TEMPO.CO, Jakarta - Menteri Koordinator Perekonomian Darmin Nasution mengomentari pernyataan Presiden Joko Widodo yang mengatakan tidak tepat apabila mengukur kondisi ekonomi Indonesia hanya melalui nilai tukar rupiah terhadap dolar Amerika Serikat.
Menurut dia, Presiden tidak mengatakan acuan kurs mesti ditukar ke yuan renminbi. "Presiden kan tidak bilang ditukar. Tapi, kalau mau dipelajari, lebih relevan yang langsung begitu. Artinya, kurs mata uang kita, ya memang berdasarkan transaksi ekonomi kita dengan Cina, baik ekspor maupun impor,” kata Darmin seusai Sarasehan 100 Ekonom Indonesia di Hotel Fairmont, Jakarta, Selasa, 6 Desember 2016. “Itu sesuatu yang memang konsepnya demikian.”
Darmin menerangkan, hingga saat ini, dolar Amerika masih menjadi referensi perdagangan dunia. "Jadi, yang dikatakan Presiden itu, esensinya adalah kurs suatu negara dengan negara lain harus ditentukan betul oleh perdagangannya. Tapi, terkait perdagangan dunia kan lain. Artinya, Anda berdagang minyak di mana pun, harganya dolar," ujarnya.
Baca: Jokowi: Saatnya Kurs Rupiah Beralih dari Dolar ke Renmibi
Dalam pembukaan Sarasehan 100 Ekonom Indonesia, Presiden Joko Widodo mengatakan kurs rupiah terhadap dolar Amerika semakin tidak mencerminkan fundamental ekonomi Indonesia. Saat ini, ekspor Indonesia ke Amerika hanya mencapai 10 persen. "Jangan sampai ini mendominasi persepsi ekonomi.
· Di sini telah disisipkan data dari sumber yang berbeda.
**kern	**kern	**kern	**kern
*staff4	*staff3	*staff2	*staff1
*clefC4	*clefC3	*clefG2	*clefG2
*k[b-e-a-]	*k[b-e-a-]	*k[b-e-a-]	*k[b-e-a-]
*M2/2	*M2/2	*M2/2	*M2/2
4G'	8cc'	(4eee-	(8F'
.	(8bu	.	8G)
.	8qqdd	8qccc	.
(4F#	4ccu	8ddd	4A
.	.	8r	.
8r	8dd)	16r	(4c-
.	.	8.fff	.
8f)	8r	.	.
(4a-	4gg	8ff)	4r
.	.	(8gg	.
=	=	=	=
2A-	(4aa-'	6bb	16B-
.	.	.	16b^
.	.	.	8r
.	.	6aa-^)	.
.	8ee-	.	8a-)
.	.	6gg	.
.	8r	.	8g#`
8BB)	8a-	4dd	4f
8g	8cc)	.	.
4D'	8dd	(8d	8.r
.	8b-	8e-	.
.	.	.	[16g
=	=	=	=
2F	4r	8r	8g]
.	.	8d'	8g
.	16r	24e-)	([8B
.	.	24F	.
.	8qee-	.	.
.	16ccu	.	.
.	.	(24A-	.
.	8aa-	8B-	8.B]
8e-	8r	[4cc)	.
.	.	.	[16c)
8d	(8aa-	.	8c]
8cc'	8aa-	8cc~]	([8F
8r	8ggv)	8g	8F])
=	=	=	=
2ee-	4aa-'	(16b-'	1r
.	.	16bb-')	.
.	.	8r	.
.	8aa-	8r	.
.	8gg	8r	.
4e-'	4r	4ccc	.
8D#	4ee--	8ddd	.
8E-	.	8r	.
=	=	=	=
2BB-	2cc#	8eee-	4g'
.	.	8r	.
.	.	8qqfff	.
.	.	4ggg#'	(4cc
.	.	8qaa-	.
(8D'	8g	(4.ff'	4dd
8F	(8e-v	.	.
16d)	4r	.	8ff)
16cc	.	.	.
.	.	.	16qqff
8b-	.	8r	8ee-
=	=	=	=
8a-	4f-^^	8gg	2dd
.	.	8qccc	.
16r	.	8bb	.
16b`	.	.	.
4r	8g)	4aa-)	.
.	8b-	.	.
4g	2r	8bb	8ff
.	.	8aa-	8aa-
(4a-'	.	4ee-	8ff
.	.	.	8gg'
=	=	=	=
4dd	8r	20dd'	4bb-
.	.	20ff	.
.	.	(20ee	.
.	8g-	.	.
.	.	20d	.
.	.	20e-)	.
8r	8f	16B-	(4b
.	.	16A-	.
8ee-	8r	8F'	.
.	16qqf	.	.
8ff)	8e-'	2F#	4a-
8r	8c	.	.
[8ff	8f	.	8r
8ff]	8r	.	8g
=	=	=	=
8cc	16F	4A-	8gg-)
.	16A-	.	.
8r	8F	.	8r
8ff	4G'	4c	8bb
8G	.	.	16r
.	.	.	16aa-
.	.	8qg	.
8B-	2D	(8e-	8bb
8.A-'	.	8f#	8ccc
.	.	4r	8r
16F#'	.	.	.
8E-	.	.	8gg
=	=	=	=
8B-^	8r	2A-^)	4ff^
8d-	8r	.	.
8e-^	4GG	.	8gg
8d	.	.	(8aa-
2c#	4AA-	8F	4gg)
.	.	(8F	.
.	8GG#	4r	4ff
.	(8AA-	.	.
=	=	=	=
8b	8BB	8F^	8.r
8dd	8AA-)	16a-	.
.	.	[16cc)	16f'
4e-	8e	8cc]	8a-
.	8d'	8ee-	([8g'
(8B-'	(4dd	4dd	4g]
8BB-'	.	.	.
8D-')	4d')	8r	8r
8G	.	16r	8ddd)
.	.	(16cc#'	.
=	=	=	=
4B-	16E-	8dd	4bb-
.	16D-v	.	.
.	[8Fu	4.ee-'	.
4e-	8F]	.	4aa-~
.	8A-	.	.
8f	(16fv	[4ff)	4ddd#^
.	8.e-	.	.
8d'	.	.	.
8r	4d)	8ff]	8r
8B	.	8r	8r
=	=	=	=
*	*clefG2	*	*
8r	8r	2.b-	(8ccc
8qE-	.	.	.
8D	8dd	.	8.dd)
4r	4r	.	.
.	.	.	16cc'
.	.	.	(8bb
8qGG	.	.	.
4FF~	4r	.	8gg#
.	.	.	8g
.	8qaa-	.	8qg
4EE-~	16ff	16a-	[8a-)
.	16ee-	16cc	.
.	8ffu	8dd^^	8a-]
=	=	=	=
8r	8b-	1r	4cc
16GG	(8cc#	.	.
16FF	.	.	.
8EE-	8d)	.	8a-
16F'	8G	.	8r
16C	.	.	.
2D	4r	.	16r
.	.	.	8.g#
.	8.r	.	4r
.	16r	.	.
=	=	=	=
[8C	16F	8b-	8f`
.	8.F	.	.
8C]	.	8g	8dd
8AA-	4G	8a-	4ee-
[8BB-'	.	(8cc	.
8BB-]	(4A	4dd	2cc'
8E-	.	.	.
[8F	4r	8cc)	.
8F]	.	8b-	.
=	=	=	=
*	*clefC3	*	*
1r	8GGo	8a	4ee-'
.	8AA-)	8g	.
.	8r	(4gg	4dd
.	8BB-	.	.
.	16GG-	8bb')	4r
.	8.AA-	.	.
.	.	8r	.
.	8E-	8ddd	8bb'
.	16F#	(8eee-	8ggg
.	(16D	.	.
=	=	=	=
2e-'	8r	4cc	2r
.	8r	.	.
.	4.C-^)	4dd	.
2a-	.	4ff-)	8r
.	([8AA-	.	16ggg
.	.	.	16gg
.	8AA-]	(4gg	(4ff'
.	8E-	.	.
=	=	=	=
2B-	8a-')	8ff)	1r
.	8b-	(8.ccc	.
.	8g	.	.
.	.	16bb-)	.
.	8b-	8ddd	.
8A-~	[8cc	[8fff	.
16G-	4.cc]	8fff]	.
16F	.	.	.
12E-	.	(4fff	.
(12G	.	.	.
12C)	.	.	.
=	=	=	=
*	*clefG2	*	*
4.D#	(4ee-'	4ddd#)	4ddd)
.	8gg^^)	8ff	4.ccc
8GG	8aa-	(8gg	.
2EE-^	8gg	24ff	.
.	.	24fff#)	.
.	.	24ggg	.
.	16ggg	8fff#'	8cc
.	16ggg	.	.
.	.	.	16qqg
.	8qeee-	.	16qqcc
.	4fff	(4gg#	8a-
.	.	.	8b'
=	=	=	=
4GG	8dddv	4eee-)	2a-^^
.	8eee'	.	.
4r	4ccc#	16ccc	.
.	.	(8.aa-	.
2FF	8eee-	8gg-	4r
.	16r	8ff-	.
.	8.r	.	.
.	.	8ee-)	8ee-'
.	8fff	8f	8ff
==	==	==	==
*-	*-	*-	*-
Kalau mengukur ekonomi Indonesia pakai dolar, kita akan kelihatan jelek."
Menurut Jokowi, apabila diukur dengan euro, yuan renminbi, won, atau pound sterling, ekonomi Indonesia akan terlihat berbeda dengan ekonomi yang diukur dengan dolar Amerika. "Mungkin akan kelihatan jauh lebih bagus. Tapi kita bertahun-tahun selalu melihat dolar dan rupiah. Menurut saya, kurs rupiah dan dolar bukan lagi tolok ukur yang tepat," katanya.
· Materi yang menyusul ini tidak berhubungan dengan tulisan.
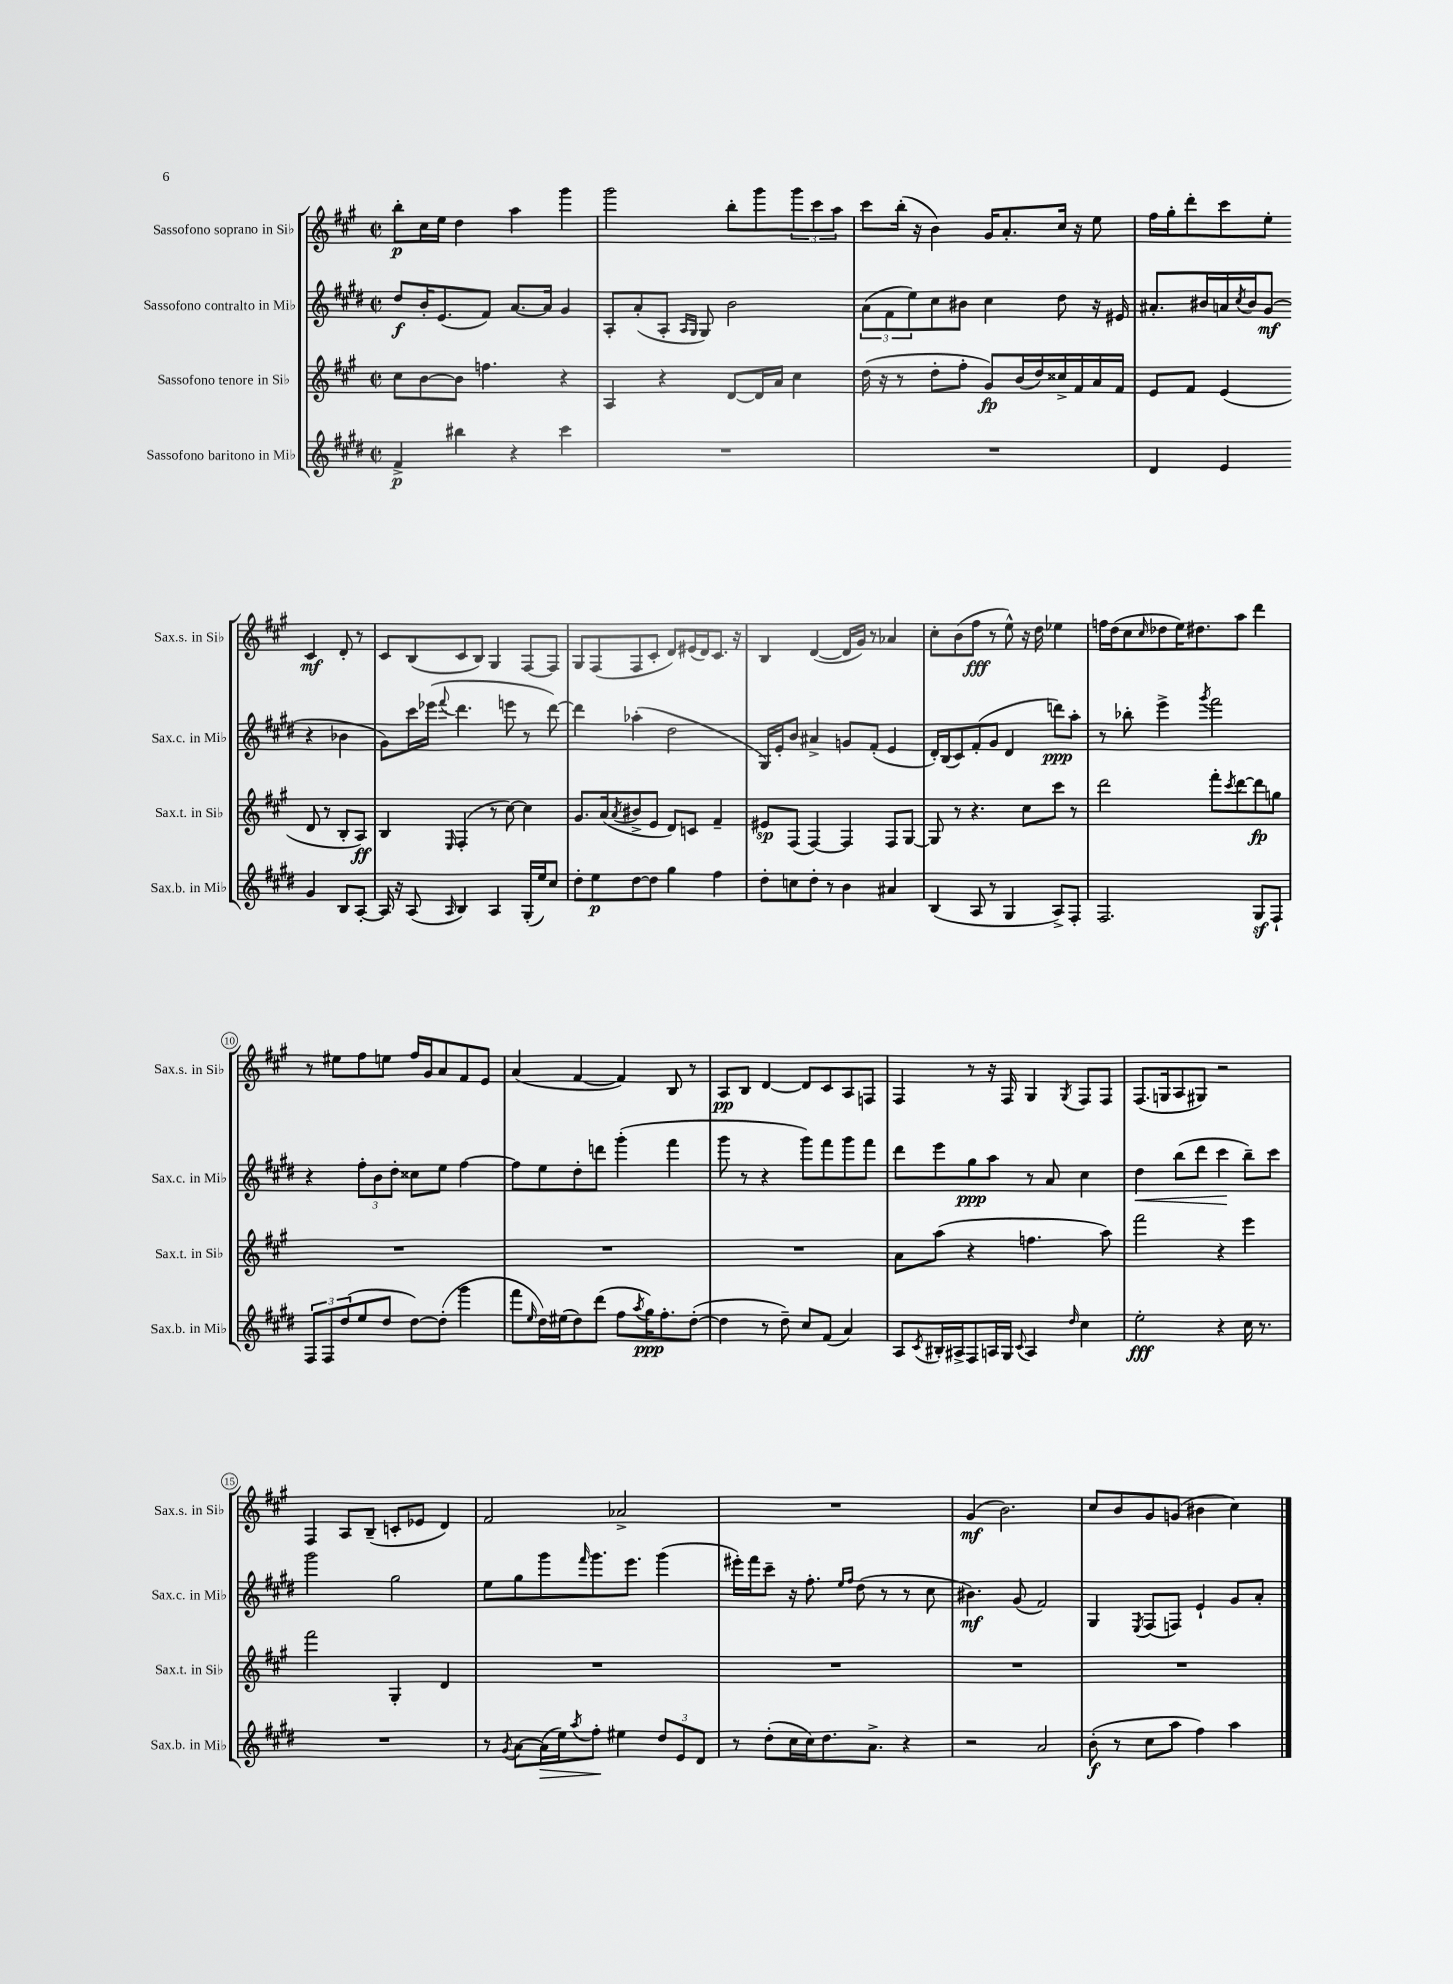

**kern	**dynam	**kern	**dynam	**kern	**dynam	**kern	**dynam
*part4	*part4	*part3	*part3	*part2	*part2	*part1	*part1
*staff4	*staff4	*staff3	*staff3	*staff2	*staff2	*staff1	*staff1
*I"Sassofono baritono in Mi♭	*	*I"Sassofono tenore in Si♭	*	*I"Sassofono contralto in Mi♭	*	*I"Sassofono soprano in Si♭	*
*I'Sax.b. in Mi♭	*	*I'Sax.t. in Si♭	*	*I'Sax.c. in Mi♭	*	*I'Sax.s. in Si♭	*
*clefG2	*	*clefG2	*	*clefG2	*	*clefG2	*
*k[f#c#g#d#]	*	*k[f#c#g#]	*	*k[f#c#g#d#]	*	*k[f#c#g#]	*
*M2/2	*	*M2/2	*	*M2/2	*	*M2/2	*
*met(c|)	*	*met(c|)	*	*met(c|)	*	*met(c|)	*
=1	=1	=1	=1	=1	=1	=1	=1
4f#^/	p	8cc#\L	.	8dd#/L	f	8bb'\L	p
.	.	[8b\	.	16b'/K	.	16cc#\L	.
.	.	.	.	(8.e/	.	16ee\JJ	.
4bb#X\	.	8b\J]	.	.	.	4dd\	.
.	.	4.ffn\	.	8f#/J)	.	.	.
4r	.	.	.	[8.a/L	.	4aa\	.
.	.	.	.	16a/Jk]	.	.	.
4ccc#\	.	4r	.	4g#/	.	4ggg#\	.
=2	=2	=2	=2	=2	=2	=2	=2
1r	.	4A/	.	8A'/L	.	2ggg#\	.
.	.	.	.	(8a'/	.	.	.
.	.	4r	.	8A'/J	.	.	.
.	.	.	.	16qqA/LL	.	.	.
.	.	.	.	16qqG#/JJ	.	.	.
.	.	.	.	8G#/)	.	.	.
.	.	[8d/L	.	2b\	.	8bb'\L	.
.	.	16d/L]	.	.	.	8ggg#\	.
.	.	16a/JJ	.	.	.	.	.
.	.	4cc#\	.	.	.	12ggg#\	.
.	.	.	.	.	.	12ccc#\	.
.	.	.	.	.	.	12aa\J	.
=3	=3	=3	=3	=3	=3	=3	=3
1r	.	(16dd\	.	(12a\L	.	8ccc#\L	.
.	.	16r	.	.	.	.	.
.	.	.	.	12f#\	.	.	.
.	.	8r	.	.	.	(16bb'\Jk	.
.	.	.	.	12ee\)	.	.	.
.	.	.	.	.	.	16r	.
.	.	8dd'\L	.	8cc#\	.	4b\)	.
.	.	8ff#'\J	.	8b#X\J	.	.	.
.	.	8g#/L)	fp	4cc#\	.	16g#/KL	.
.	.	.	.	.	.	8.a'/	.
.	.	(16b/L	.	.	.	.	.
.	.	16dd/)	.	.	.	.	.
.	.	16cc##X^/	.	8dd#\	.	16cc#/Jk	.
.	.	16f#/	.	.	.	16r	.
.	.	16a/	.	16r	.	8ee\	.
.	.	16f#/JJ	.	16e#X/	.	.	.
=4	=4	=4	=4	=4	=4	=4	=4
4d#/	.	8e/L	.	8.a#X'/L	.	16ff#\LL	.
.	.	.	.	.	.	16gg#'\J	.
.	.	8f#/J	.	.	.	8ddd'\	.
.	.	.	.	16b#X/L	.	.	.
4e/	.	(4e/	.	16an/	.	8ccc#\	.
.	.	.	.	8qcc#/	.	.	.
.	.	.	.	16b#/J	.	.	.
.	.	.	.	(8g#/J	mf	8ee'\J	.
4g#/	.	8d/	.	4r	.	4c#/	mf
.	.	8r	.	.	.	.	.
8B/L	.	8B'/L	.	4b-X\	.	8d'/	.
[8A'/J	.	8A/J)	ff	.	.	8r	.
!!LO:LB:g=z
=5	=5	=5	=5	=5	=5	=5	=5
16A/]	.	4B/	.	8g#\L)	.	8c#/L	.
16r	.	.	.	.	.	.	.
(8A/	.	.	.	16ccc#\L	.	(8B/	.
.	.	.	.	(16eee-X\JJ	.	.	.
16qqA/	.	16qqE/	.	8qqfff#/	.	.	.
4B/)	.	(4F#'/	.	4.ddd#\	.	8c#/	.
.	.	.	.	.	.	8B/J)	.
4A/	.	8r	.	.	.	4G#/	.
.	.	[8cc#\)	.	8eeen\	.	.	.
(16G#'/LL	.	4cc#\]	.	8r	.	[8F#/L	.
16ee/J)	.	.	.	.	.	.	.
8cc#/J	.	.	.	[8ddd#\)	.	8F#/J]	.
=6	=6	=6	=6	=6	=6	=6	=6
8dd#'\L	.	8.g#/L	.	4ddd#\]	.	8G#/L	.
8ee\	p	.	.	.	.	(8F#/	.
.	.	(16a/k	.	.	.	.	.
.	.	8qa/	.	.	.	.	.
[8dd#\	.	8b#X^/	.	(4aa-X'\	.	8F#/	.
8dd#\J]	.	8e/J	.	.	.	8c#'/J	.
4gg#\	.	8d/L)	.	2dd#\	.	8d/L)	.
.	.	8cn/J	.	.	.	(16e#X/L	.
.	.	.	.	.	.	16d/J)	.
4ff#\	.	4f#~/	.	.	.	8.c#/J	.
.	.	.	.	.	.	16r	.
=7	=7	=7	=7	=7	=7	=7	=7
8dd#'\L	.	8e#X/L	sp	16G#/LL)	.	4B/	.
.	.	.	.	16e'/J	.	.	.
8ccn\	.	(8F#/J	.	8b/J	.	.	.
8dd#'\J	.	[4F#/)	.	4a#X^/	.	([4d/	.
8r	.	.	.	.	.	.	.
4b\	.	4F#/]	.	8gn/L	.	16d/LL]	.
.	.	.	.	.	.	16g#/JJ)	.
.	.	.	.	(8f#'/J	.	8r	.
4a#X/	.	8F#/L	.	4e/	.	4a-X/	.
.	.	[8G#/J	.	.	.	.	.
=8	=8	=8	=8	=8	=8	=8	=8
(4B/	.	8G#/]	.	16d#'/LL)	.	8cc#'\L	.
.	.	.	.	(16B/J	.	.	.
.	.	8r	.	8c#/)	.	(8b\	.
8A/	.	4.r	.	(8f#'/	.	8ff#\J	fff
8r	.	.	.	8g#/J	.	8r	.
4G#/	.	.	.	4d#/	.	8ee^^\)	.
.	.	8cc#\L	.	.	.	16r	.
.	.	.	.	.	.	16dd\	.
8A^/L)	.	8ccc#\J	.	8dddn\L)	ppp	4ee-X\	.
8F#'/J	.	8r	.	8aa'\J	.	.	.
=9	=9	=9	=9	=9	=9	=9	=9
2.F#/	.	2ddd\	.	8r	.	16ffn\LL	.
.	.	.	.	.	.	(16dd\J	.
.	.	.	.	8bb-X'\	.	8cc#\	.
.	.	.	.	.	.	16qqcc#/	.
.	.	.	.	4eee^\	.	8dd-X\	.
.	.	.	.	.	.	16ee\K)	.
.	.	.	.	.	.	8.dd#X\	.
.	.	.	.	8qggg#/	.	.	.
.	.	8fff#'\L	.	2fff#\	.	.	.
.	.	8qccc#/	.	.	.	.	.
.	.	[8ddd\	.	.	.	8aa\J	.
8G#z/L	.	8ddd\]	fp	.	.	4ddd\	.
8F#`/J	.	8ggn\J	.	.	.	.	.
!!LO:LB:g=z
=10	=10	=10	=10	=10	=10	=10	=10
12F#/L	.	1r	.	4r	.	8r	.
12F#/	.	.	.	.	.	.	.
.	.	.	.	.	.	8ee#X\L	.
(12dd#/	.	.	.	.	.	.	.
8ee/	.	.	.	12ff#'\L	.	8ff#\	.
.	.	.	.	12b\	.	.	.
8dd#/J	.	.	.	.	.	8een\J	.
.	.	.	.	12dd#'\J	.	.	.
[8dd#\L)	.	.	.	8cc##X\L	.	16ff#/LL	.
.	.	.	.	.	.	16g#/J	.
(8dd#'\J]	.	.	.	8ee\J	.	8a/	.
4ggg#\	.	.	.	[4ff#\	.	8f#/	.
.	.	.	.	.	.	8e/J	.
=11	=11	=11	=11	=11	=11	=11	=11
8fff#\L	.	1r	.	8ff#\L]	.	(4a/	.
16qqee/	.	.	.	.	.	.	.
16dd#\L)	.	.	.	8ee\	.	.	.
(16ee#X\J	.	.	.	.	.	.	.
8dd#\)	.	.	.	8dd#'\	.	[4f#/	.
(8ddd#\J	.	.	.	8dddn\J	.	.	.
8ff#\L	.	.	.	(4ggg#'\	.	4f#/])	.
8qaa/	.	.	.	.	.	.	.
16gg#\K)	ppp	.	.	.	.	.	.
8.ff#'\	.	.	.	.	.	.	.
.	.	.	.	4fff#\	.	8B/	.
([8dd#'\J	.	.	.	.	.	8r	.
=12	=12	=12	=12	=12	=12	=12	=12
4dd#\]	.	1r	.	8ggg#\	.	8A/L	pp
.	.	.	.	8r	.	8B/J	.
8r	.	.	.	4r	.	[4d/	.
8dd#~\)	.	.	.	.	.	.	.
8cc#/L	.	.	.	8ggg#\L)	.	8d/L]	.
(8f#/J	.	.	.	8fff#\	.	8c#/	.
4a/)	.	.	.	8ggg#\	.	8A/	.
.	.	.	.	8fff#\J	.	8Fn/J	.
=13	=13	=13	=13	=13	=13	=13	=13
8A/L	.	8a\L	.	8ddd#\L	.	4F#/	.
8qc#/	.	.	.	.	.	.	.
16B#X'/L	.	(8aa\J	.	8eee\	.	.	.
16A#X^/J	.	.	.	.	.	.	.
8F#/	.	4r	.	8gg#\	ppp	8r	.
16An/L	.	.	.	8aa\J	.	16r	.
16G#/JJ	.	.	.	.	.	16F#/	.
8qqc#/	.	.	.	.	.	.	.
4A/	.	4.ffn\	.	8r	.	4G#/	.
.	.	.	.	8a/	.	.	.
16qqdd#/	.	.	.	.	.	8qG#/	.
4cc#\	.	.	.	4cc#\	.	8F#/L	.
.	.	8aa\)	.	.	.	8F#/J	.
=14	=14	=14	=14	=14	=14	=14	=14
!	!	!	!	!	!LO:HP:b	!	!
2ee'\	fff	2fff#\	.	4dd#\	<	(8.F#/L	.
.	.	.	.	.	.	16Gn/k	.
.	.	.	.	(8bb\L	.	8A/	.
.	.	.	.	8ddd#\J	.	8G#X/J)	.
4r	.	4r	.	4ccc#\	.	2r	.
16cc#\	.	4eee\	.	8bb~\L)	[	.	.
8.r	.	.	.	.	.	.	.
.	.	.	.	8ccc#\J	.	.	.
!!LO:LB:g=z
=15	=15	=15	=15	=15	=15	=15	=15
1r	.	2fff#\	.	2ggg#\	.	4F#/	.
.	.	.	.	.	.	8A/L	.
.	.	.	.	.	.	(8B~/J	.
.	.	4G#'/	.	2gg#\	.	8cn'/L	.
.	.	.	.	.	.	8e-X/J	.
.	.	4d/	.	.	.	4d/)	.
=16	=16	=16	=16	=16	=16	=16	=16
8r	.	1r	.	8ee\L	.	2f#/	.
8qg#/	.	.	.	.	.	.	.
[8a\L	.	.	.	8gg#\	.	.	.
!	!LO:HP:b	!	!	!	!	!	!
(16a\L]	>	.	.	8ggg#\	.	.	.
16ee\J)	.	.	.	.	.	.	.
8qaa/	.	.	.	16qqfff#/	.	.	.
8ff#'\J	.	.	.	8.ggg#\	.	.	.
4ee#X\	]	.	.	.	.	2a-X^/	.
.	.	.	.	8.eee\J	.	.	.
12dd#/L	.	.	.	(4ggg#\	.	.	.
12e/	.	.	.	.	.	.	.
12d#/J	.	.	.	.	.	.	.
=17	=17	=17	=17	=17	=17	=17	=17
8r	.	1r	.	16eee#X'\LL)	.	1r	.
.	.	.	.	16fff#\J	.	.	.
(8dd#'\L	.	.	.	8ccc#~\J	.	.	.
16cc#\L	.	.	.	16r	.	.	.
16cc#\J)	.	.	.	8.ff#'\	.	.	.
8.dd#\	.	.	.	.	.	.	.
.	.	.	.	16qqee/LL	.	.	.
.	.	.	.	16qqff#/JJ	.	.	.
.	.	.	.	(8dd#\	.	.	.
8.a^\J	.	.	.	.	.	.	.
.	.	.	.	8r	.	.	.
4r	.	.	.	8r	.	.	.
.	.	.	.	8cc#\	.	.	.
=18	=18	=18	=18	=18	=18	=18	=18
2r	.	1r	.	4.b#X\)	mf	(4g#/	mf
.	.	.	.	.	.	2.b\)	.
.	.	.	.	(8g#/	.	.	.
2a/	.	.	.	2f#/)	.	.	.
=19	=19	=19	=19	=19	=19	=19	=19
(8b'\	f	1r	.	4G#/	.	8cc#/L	.
8r	.	.	.	.	.	8b/	.
.	.	.	.	8qE/	.	.	.
8cc#\L	.	.	.	(8F#/L	.	8g#/	.
8aa\J	.	.	.	8Fn/J)	.	(8gn/J	.
4ff#\)	.	.	.	4e`/	.	4b#X\	.
4aa\	.	.	.	8g#/L	.	4cc#\)	.
.	.	.	.	8a'/J	.	.	.
==	==	==	==	==	==	==	==
*-	*-	*-	*-	*-	*-	*-	*-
Jokowi berujar, acuan kurs yang relevan adalah kurs mata uang mitra dagang terbesar Indonesia. "Kalau Cina yang terbesar, ya seharusnya yuan renminbi yang terbesar. Kalau Jepang, ya kursnya kurs rupiah terhadap yen. Kalau Amerika hanya 10 persen, Tiongkok malah 15,5 persen, Eropa 11,4 persen, Jepang 10,7 persen. Ini penting untuk tidak hanya memantau kurs terhadap dolar Amerika saja."